Uso industrial del agua

Se desconoce la demanda real de agua para cada una de las diferentes industrias; este desconocimiento está motivado por la dispersión geográfica de las mismas y la falta de controles estadísticos sistemáticos sobre el consumo del agua. La industria, que consume casi la cuarta parte del agua en las zonas desarrolladas, es una fuente potencial de contaminación por lo que sus relaciones con el medio ambiente han pasado por situaciones muy críticas. En la fase inicial de la industrialización, en la que se consideraba que la industria era el motor del desarrollo, las posibles afecciones ambientales no eran tenidas en cuenta, dando lugar a las continuas agresiones a la naturaleza.

Ante los efectos negativos de la contaminación, la sociedad exigió a la industria la puesta en práctica de medidas correctoras y el concepto de gestión medioambiental en la empresa se fue convirtiendo en un factor de competitividad. Actualmente, la protección del medio ambiente es uno de los componentes básicos del diseño de los nuevos procesos industriales que deben asegurar la sosteni-bilidad del sector con un comportamiento ambiental cada vez más exigente. Pero no solo es esa la vinculación de la industria con el agua, ya que el elemento unificador más importante entre los dos componentes es el uso abusivo del agua por parte de las empresas para optimizar su funcionamiento. El volumen anual de agua utilizada por la industria se elevará de los 752 km3/año en 1995 a una cifra estimativa de 1.170 km3/año en el 2025.


En este año se espera que el componente industrial represente un 24% del total de la extracción de agua dulce. Generalmente las industrias se abastecen de agua bien por captaciones propias, bien a través de la red municipal o algunas de ellas por los dos procedimientos. La industria necesita agua para usos muy diversos: agua de proceso, agua para producción de vapor y agua caliente, agua de refrigeración, agua de limpieza y agua para servicios sanitarios.
De estos servicios, el que más agua demanda a nivel global es el de refrigeración, pero es también el que menos exigencias presenta en cuanto a calidad, no requiriendo, en general, ningún tratamiento.

Contaminantes del agua de origen industrial

Los efluentes industriales son las aguas utilizadas en la fábrica que se han ido cargando de sustancias contaminantes al intervenir directamente en el proceso de fabricación (aguas de proceso), al arrastrar residuos adheridos a equipos o instalaciones (aguas de limpieza o aguas pluviales contaminadas), al ser utilizadas en usos sanitarios o al eliminar calor de procesos o equipos (aguas de refrigeración).

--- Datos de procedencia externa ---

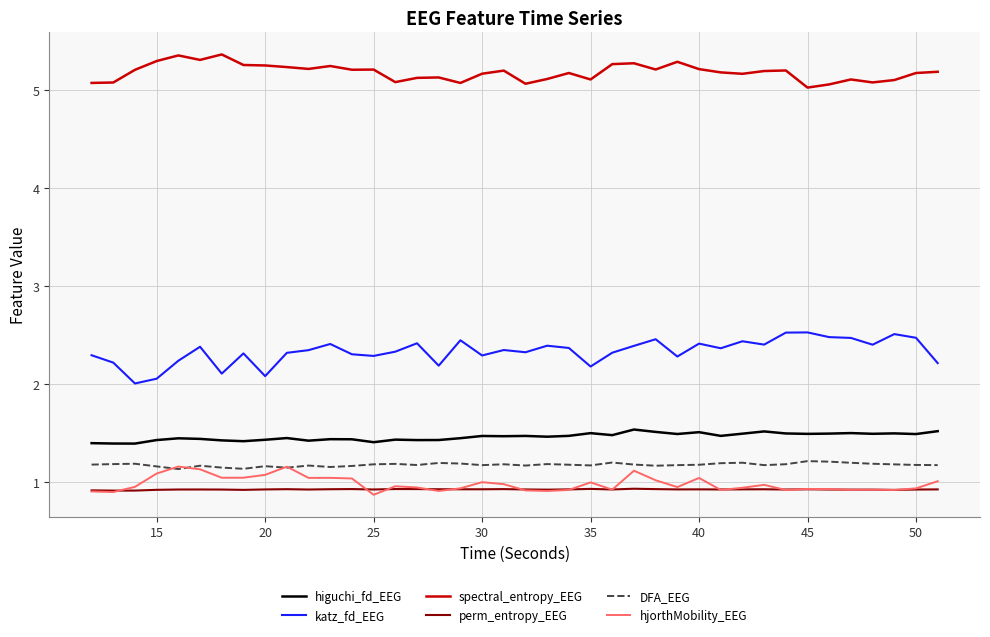

What is the lowest value of the katz_fd_EEG series?

2.0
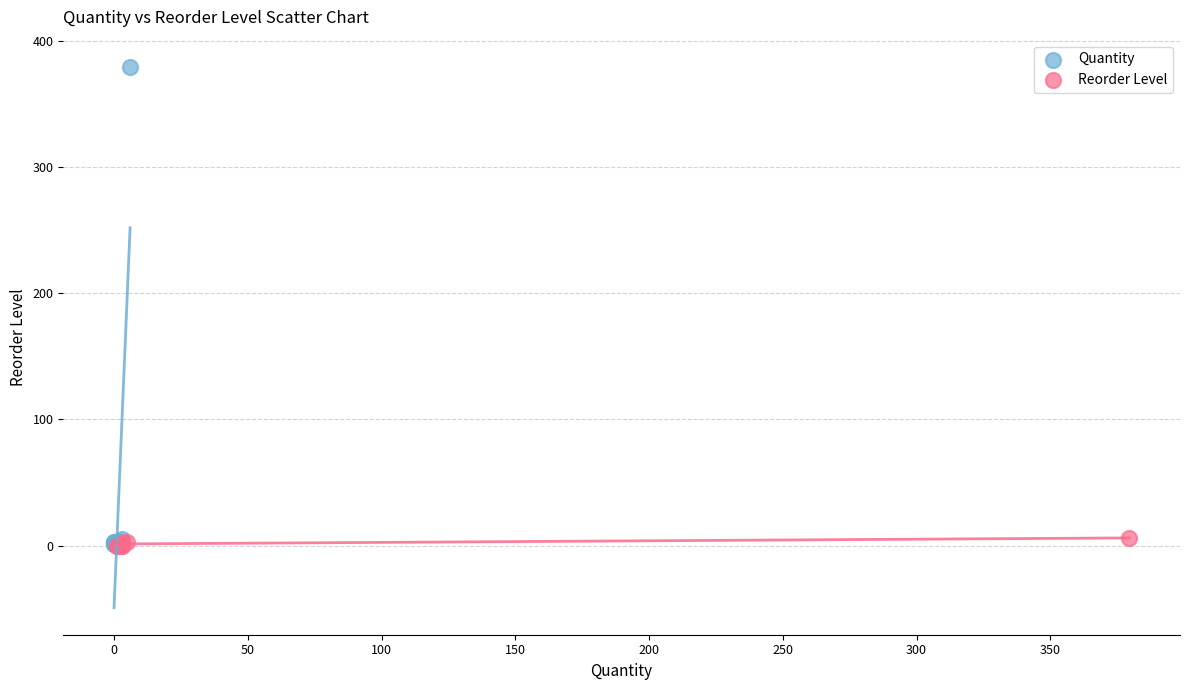

Which series contains the highest Y value?

Quantity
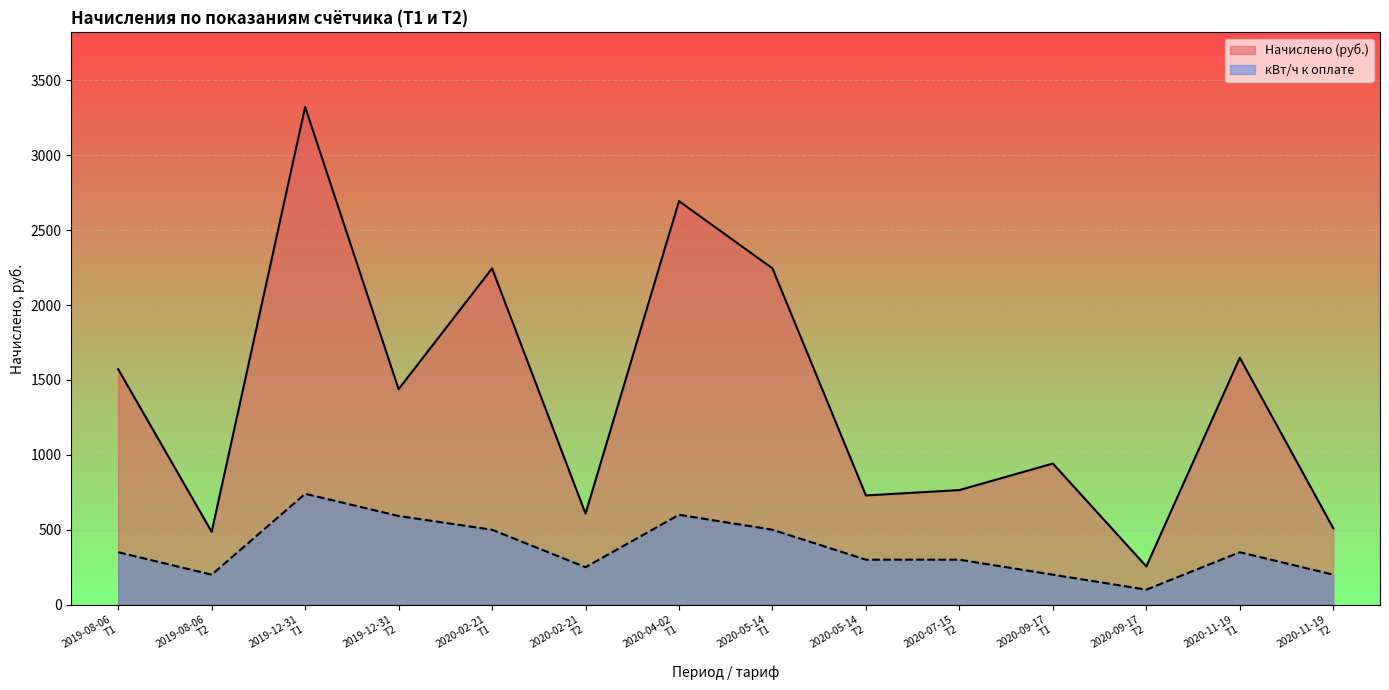

In Начислено (руб.), how many points are lower than both neighbors (excluding endpoints)?

5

Las calidades de estos efluentes varían mucho de un sector industrial a otro y dentro de un mismo tipo de industria según el proceso empleado y la gestión del agua en la instalación. Unos 300-500 millones de toneladas de metales pesados, solventes, restos tóxicos y otros desechos de la industria se van acumulando año tras año. Las industrias que utilizan materias primas orgánicas son las que más contribuyen a la carga de contaminantes orgánicos, siendo el sector de alimentación el que más contamina.

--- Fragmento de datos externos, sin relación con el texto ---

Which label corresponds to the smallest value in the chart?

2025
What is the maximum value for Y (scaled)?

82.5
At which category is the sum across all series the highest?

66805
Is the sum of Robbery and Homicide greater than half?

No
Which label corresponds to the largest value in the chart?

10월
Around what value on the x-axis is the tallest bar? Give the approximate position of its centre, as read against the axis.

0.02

Más de un 80% de los desechos peligrosos del mundo se producen en los Estados Unidos y en otros países industrializados. En los países en desarrollo, un 70% de los desechos industriales se vierten al agua sin tratamiento, contaminando así el agua disponible.

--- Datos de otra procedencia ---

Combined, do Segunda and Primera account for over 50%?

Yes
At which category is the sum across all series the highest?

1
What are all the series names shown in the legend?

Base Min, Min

El uso eficiente del agua y el reuso de grandes volúmenes de agua residual tratada proveen el abastecimiento para un amplio rango de propósitos industriales, agrícolas y recreativos. En el pasado, la mayoría de los efluentes tratados simplemente se descargaban al lecho de la corriente más cercana, donde creaban corrientes perennes en canales efímeros o se mezclaban con el flujo de las corrientes naturales.

Si se reusa, el efluente de las plantas de tratamiento puede generar ingresos para el municipio que trata el agua y también conservar los disminuidos recursos acuáticos. La aplicación al suelo de los efluentes del tratamiento secundario es el método más común de reuso del agua residual. Esto puede afectar la calidad del agua subterránea si las concentraciones de contaminantes como nitratos o metales pesados en el efluente exceden los requerimientos de nitrógeno de los cultivos irrigados o la capacidad de absorción de las capas subyacentes del suelo. Si la calidad del efluente es tal que los cultivos regados remueven completamente los contaminantes contenidos en el agua residual, un porcentaje del agua recarga el manto acuífero con agua limpia.